Drei Jahre später präsentierte Mikulić in der Galerie Nova in Zagreb seine erste Einzelausstellung. Im Mittelpunkt stand «2548A», auch unter dem Titel «Random» bekannt. Das Werk gilt als erster computeranimierter Film in Kroatien. Mikulić entwickelte dafür eigene Computerprogramme und einen Algorithmus, der später unter dem Begriff Morphing weltweit bekannt wurde.
Eine bedeutende Phase seiner Karriere verbrachte Mikulić beim damaligen Fernsehen Zagreb. Während zwölf Jahren leitete er die Abteilung für TV-Design und setzte sich für den Einsatz elektronischer Technologien in der Fernsehproduktion ein. Mit seinen Arbeiten prägte er die visuelle Entwicklung des kroatischen Fernsehens und trug dazu bei, neue technische Möglichkeiten für die Gestaltung von Fernsehinhalten nutzbar zu machen.
Später führte ihn sein Weg nach Australien. In Melbourne gründete Mikulić ein eigenes Studio für Animation und Grafikdesign und arbeitete unter anderem für Channel Seven. Gemeinsam mit seinem Team entwickelte er zahlreiche innovative Lösungen für das Fernsehen.

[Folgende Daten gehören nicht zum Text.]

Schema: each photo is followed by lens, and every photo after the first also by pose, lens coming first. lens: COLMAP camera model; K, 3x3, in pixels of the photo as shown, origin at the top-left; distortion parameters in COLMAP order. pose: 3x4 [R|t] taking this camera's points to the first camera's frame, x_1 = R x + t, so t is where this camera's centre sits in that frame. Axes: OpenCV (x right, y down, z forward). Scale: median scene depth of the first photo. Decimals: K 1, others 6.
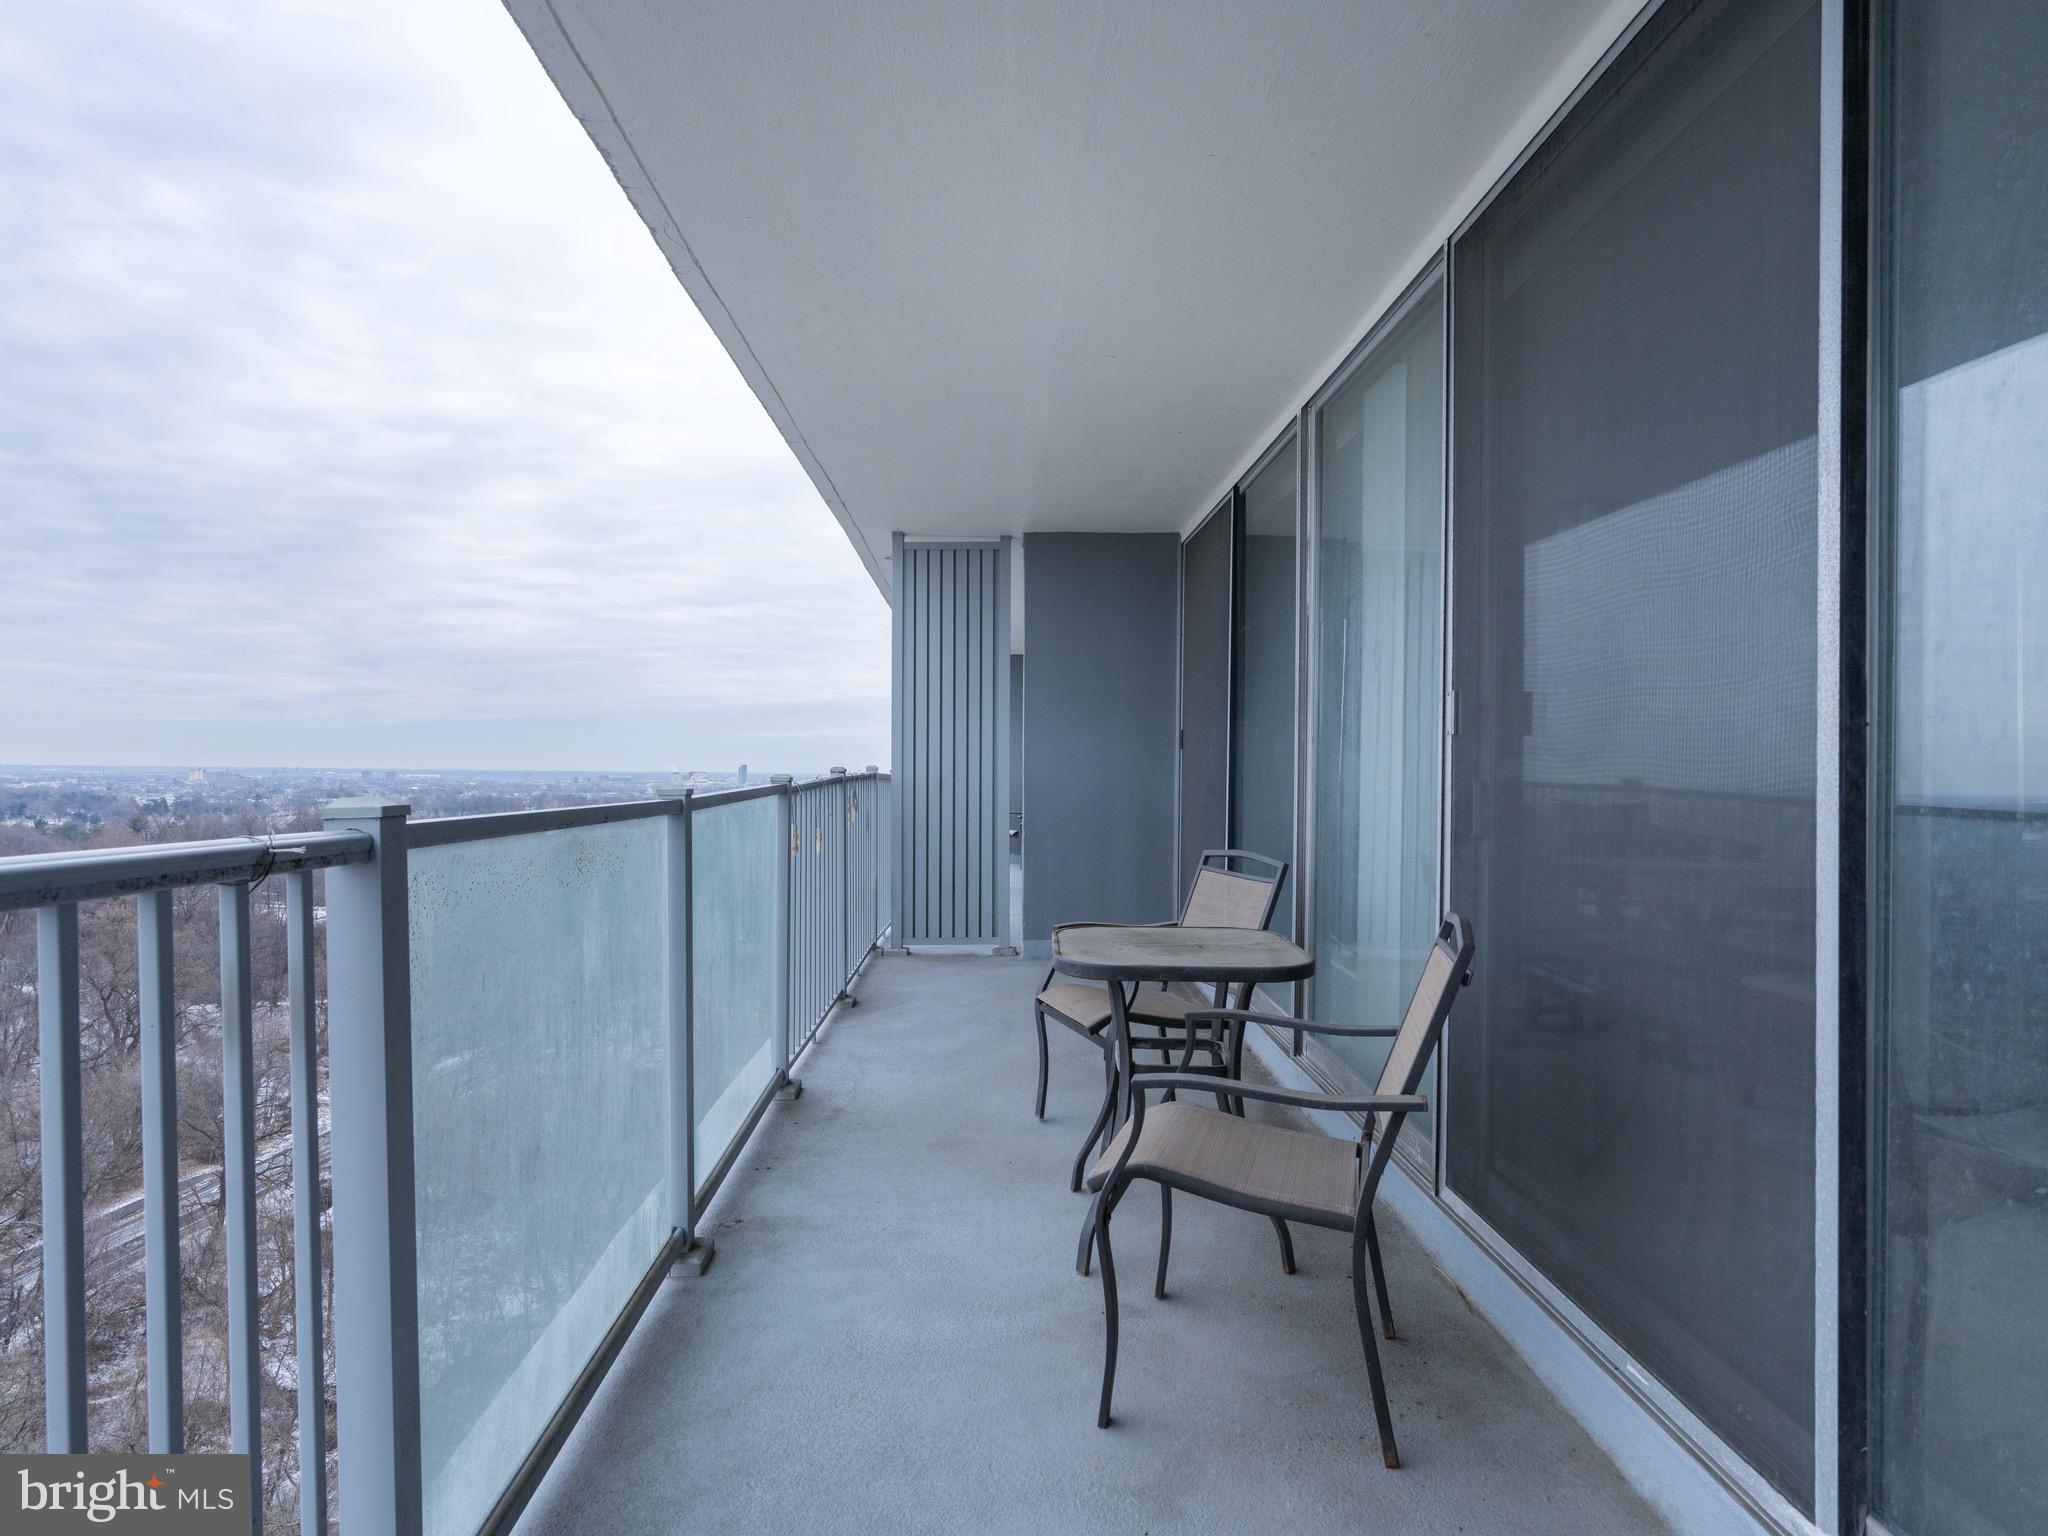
lens RADIAL K [[987.8, 0, 1024.0], [0, 987.8, 768.0], [0, 0, 1]] dist [0.002488, 0.000615]
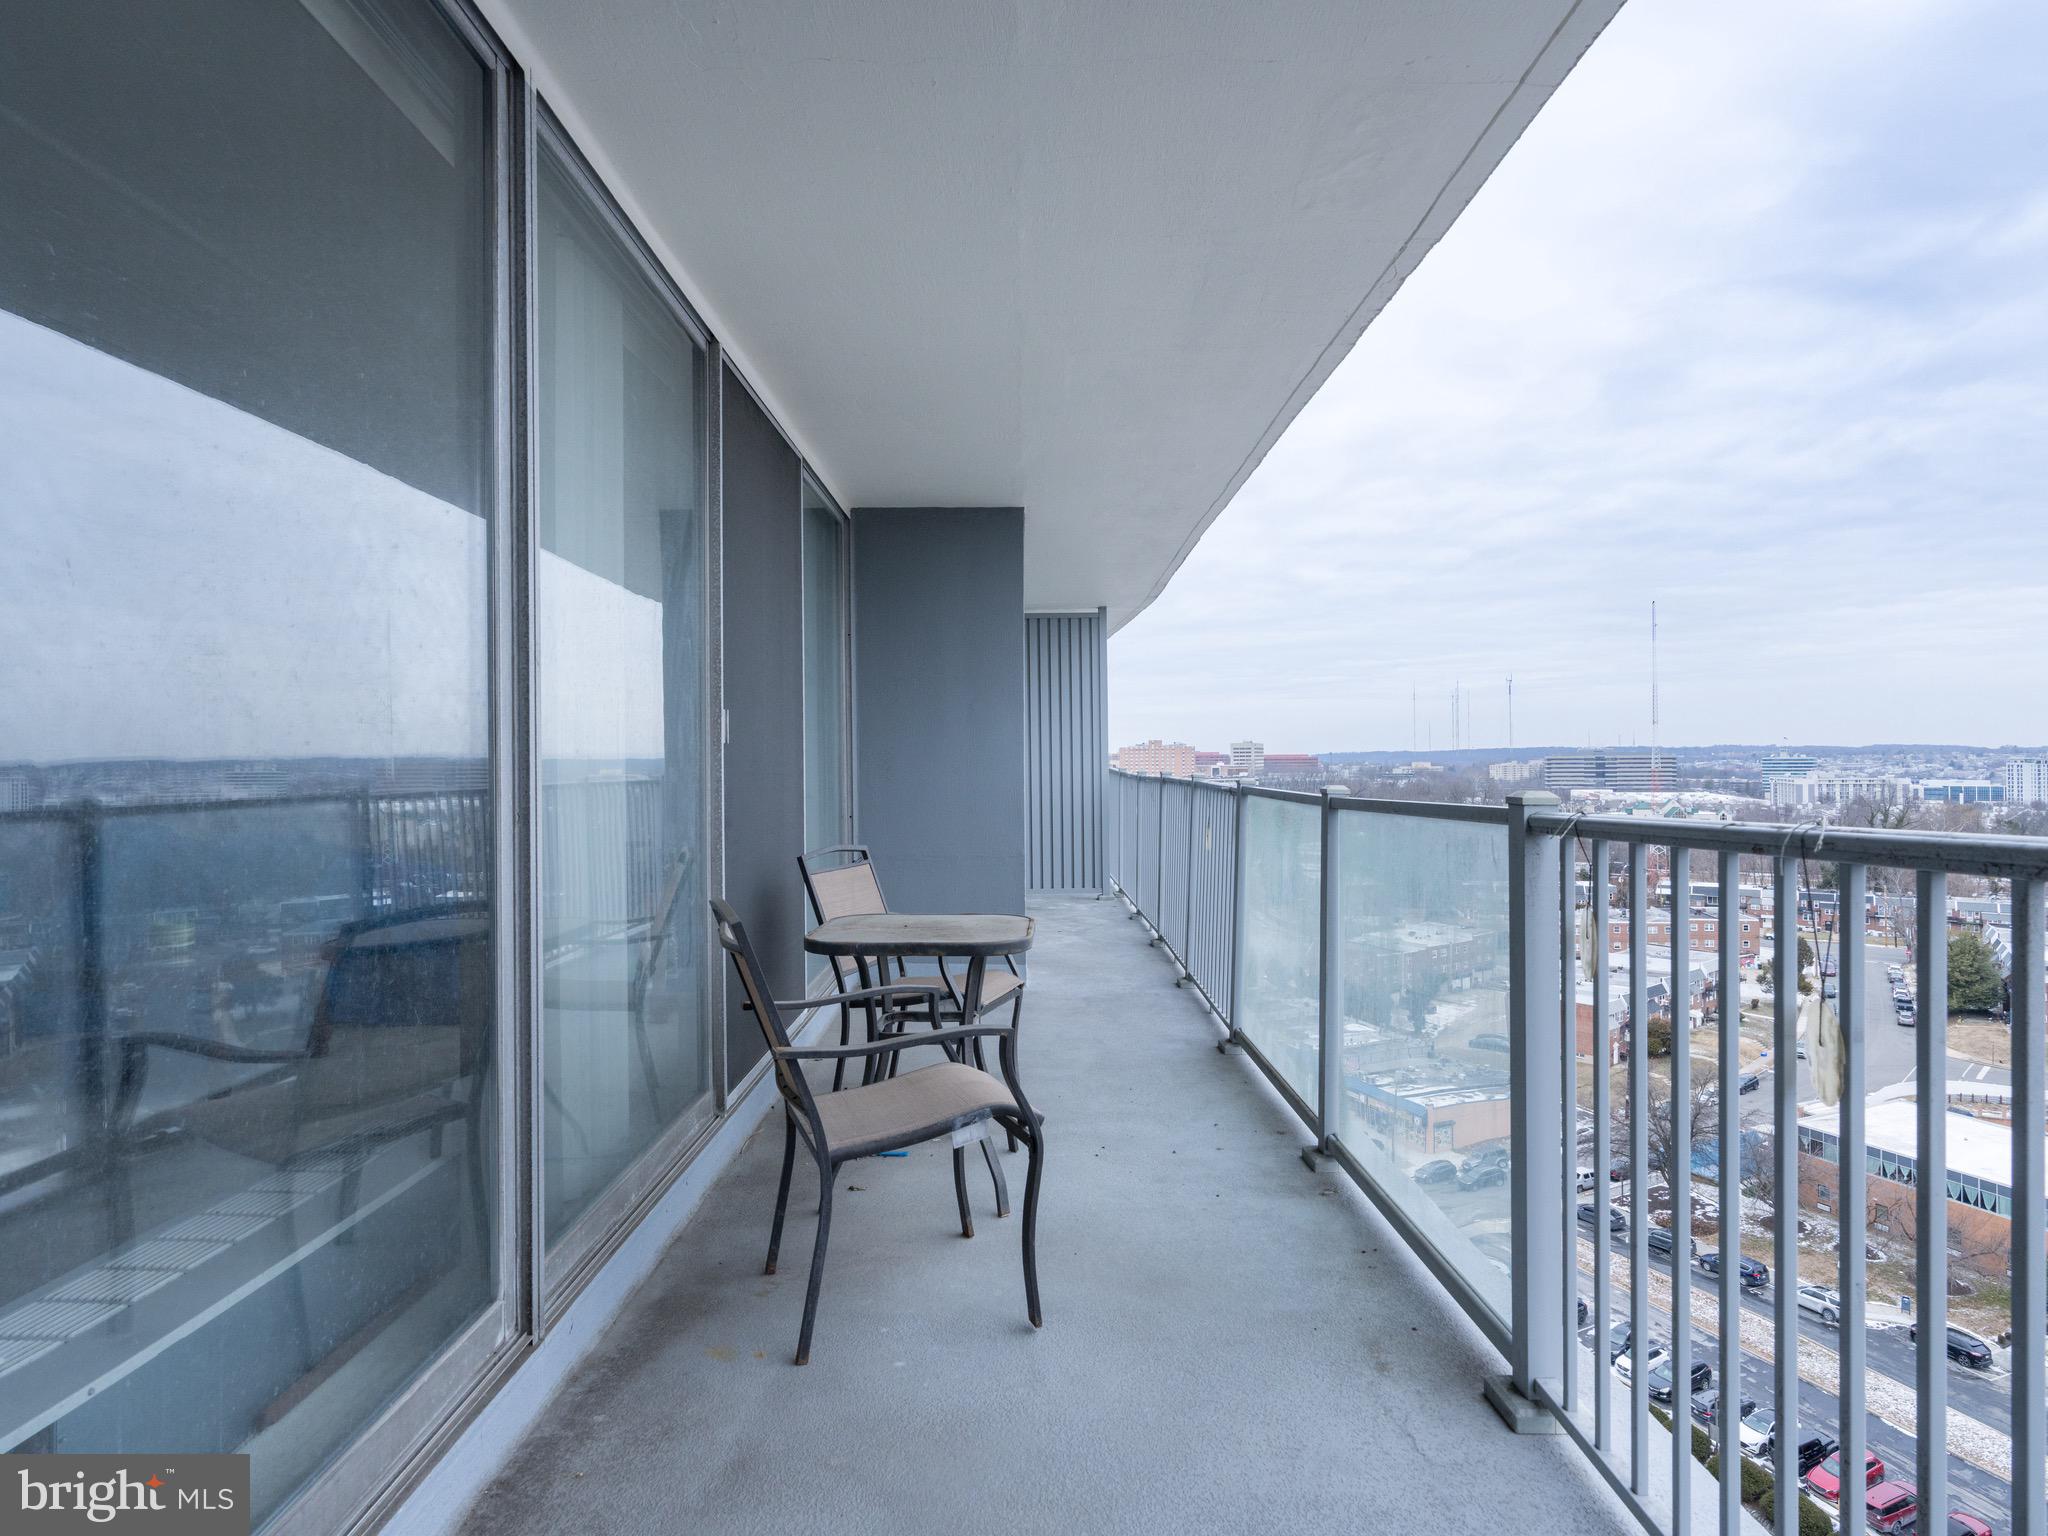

International besondere Aufmerksamkeit erhielt eine von ihm mitentwickelte grafische Lösung bei den Olympischen Spielen 2000 in Sydney: Eine gelbe Linie machte während der Leichtathletikwettbewerbe die aktuelle Weltrekordmarke auf dem Bildschirm sichtbar. Die damals innovative Darstellung wurde zu einem viel beachteten Beispiel dafür, wie Technologie und Grafik die Übertragung von Live-Sport verändern können.
Tomislav Mikulić hinterlässt ein bedeutendes Werk an der Schnittstelle von Kunst, Design, Technologie und Fernsehen. Sein Schaffen begann zu einer Zeit, als Computer in der Kunst noch weitgehend Neuland waren. Er erkannte früh deren kreative Möglichkeiten und trug dazu bei, diese in Kroatien und später auch international sichtbar zu machen.
Mit seinem Tod verliert Kroatien einen Künstler und Technologieleiter, der seiner Zeit in vielerlei Hinsicht voraus war.